_PASSAGE SHOWN:_
----

Thoughts on Interpreting Scripture

I am reading through some material that has been sitting on my desk (and floor, for that matter) and interacting with it. I will be doing this more often over the next few weeks. This will give me a way of putting this information on the site and providing a way to search through a lot of material quickly.

I came across this article by R. C. Sproul, Sr., in Tabletalk Magazine. In it Dr. Sproul is looking at how do we interact and interpret the Bible. The following reflections and quotation page numbers are taken from the January 2011 magazine.

Two Principles to Govern Interpretation

1. The Analogy of Faith: This is the idea that scripture is its own interpreter. What this means on a practical level is that a through investigation of what the Bible has to say on a subject should be done before any exploration of other sources.

----

Dataset excerpts
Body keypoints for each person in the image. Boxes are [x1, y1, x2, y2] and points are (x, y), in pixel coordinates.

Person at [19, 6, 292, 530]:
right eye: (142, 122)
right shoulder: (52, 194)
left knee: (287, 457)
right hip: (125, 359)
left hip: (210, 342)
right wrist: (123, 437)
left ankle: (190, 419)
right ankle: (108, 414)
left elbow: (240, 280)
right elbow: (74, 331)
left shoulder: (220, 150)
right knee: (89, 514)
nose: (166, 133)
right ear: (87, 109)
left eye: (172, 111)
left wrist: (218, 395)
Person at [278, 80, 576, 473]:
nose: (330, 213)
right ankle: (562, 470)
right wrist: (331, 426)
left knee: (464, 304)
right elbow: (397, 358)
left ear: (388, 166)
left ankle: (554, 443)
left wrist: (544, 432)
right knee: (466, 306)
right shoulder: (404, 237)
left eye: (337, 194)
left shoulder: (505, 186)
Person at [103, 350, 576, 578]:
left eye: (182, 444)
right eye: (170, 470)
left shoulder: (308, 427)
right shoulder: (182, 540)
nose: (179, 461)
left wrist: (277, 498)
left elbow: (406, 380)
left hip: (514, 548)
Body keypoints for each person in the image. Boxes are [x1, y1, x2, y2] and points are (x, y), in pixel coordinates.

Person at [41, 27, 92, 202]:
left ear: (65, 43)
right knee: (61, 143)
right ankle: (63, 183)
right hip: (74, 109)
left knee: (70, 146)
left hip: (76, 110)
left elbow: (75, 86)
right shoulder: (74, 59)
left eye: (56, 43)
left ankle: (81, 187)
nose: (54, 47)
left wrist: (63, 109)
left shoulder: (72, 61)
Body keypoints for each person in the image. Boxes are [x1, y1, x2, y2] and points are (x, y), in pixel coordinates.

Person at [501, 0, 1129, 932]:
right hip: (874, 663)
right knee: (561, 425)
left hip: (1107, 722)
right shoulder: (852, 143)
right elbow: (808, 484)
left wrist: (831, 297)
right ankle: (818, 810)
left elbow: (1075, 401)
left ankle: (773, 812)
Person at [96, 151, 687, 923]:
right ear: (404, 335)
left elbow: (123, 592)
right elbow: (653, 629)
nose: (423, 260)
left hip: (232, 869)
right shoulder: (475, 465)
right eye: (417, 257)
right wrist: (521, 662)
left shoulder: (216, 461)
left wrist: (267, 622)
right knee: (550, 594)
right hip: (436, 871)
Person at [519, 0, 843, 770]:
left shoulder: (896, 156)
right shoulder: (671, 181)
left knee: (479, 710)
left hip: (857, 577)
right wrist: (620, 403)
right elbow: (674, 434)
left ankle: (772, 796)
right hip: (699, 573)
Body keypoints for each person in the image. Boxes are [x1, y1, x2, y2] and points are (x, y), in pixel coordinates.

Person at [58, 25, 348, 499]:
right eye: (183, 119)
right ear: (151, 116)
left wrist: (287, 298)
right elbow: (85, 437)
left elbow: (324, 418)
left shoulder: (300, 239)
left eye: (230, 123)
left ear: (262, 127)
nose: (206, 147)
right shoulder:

----

_ACTIVITY LIST:_
a - Rewrite the portion of the post on interpreting Scripture starting with "I am reading" and going on through "of material quickly.", substituting "shelf" for "desk".
b - Continue the post on interpreting Scripture from its final sentence.

_YOUR RESPONSES:_
a -
I am reading through some material that has been sitting on my shelf (and floor, for that matter) and interacting with it. I will be doing this more often over the next few weeks. This will give me a way of putting this information on the site and providing a way to search through a lot of material quickly.

b -
2. “Sensus literalis“: This does not mean that “every text in the Scriptures is given a “woodenly literal” interpretation, but rather that we must interpret the Bible in the sense in which it is written” (6). What this means is that we do not violate the laws of grammar or genre in order to arrive at an understanding of what the text says. Sproul makes this plainly clear.

“Though the Bible is not like any other book in that is carries with it the authority of divine inspiration, nevertheless, the inspiration of the Holy Spirit over a written text does not turn verbs into nouns or nouns into verbs. No special, secret, arcane, esoteric meaning is pourted into a text simply because it’s divinely inspiried. … No, the Bible is to be interpreted according to the ordinary rules of language.” (6-7)

At the heart of this principle is the idea that we start with what we know and understand and then trying to make sense of those areas that are not as clear. In order to treat the Bible as a cohesive text we have to maintain that sense as we engage it. To do otherwise is to violate the integrity of the message that the bible contains. Sproul provided this clarifying thought. “Though we affirm the basic clarity of the sacred Scripture, we do not at the same time say that all passage are equally clear” (7).

The process of reading, interpreting and ultimately understanding what the Bible says ought to be the greatest priority of the follower of Jesus. These two principles are helpful guides as you study.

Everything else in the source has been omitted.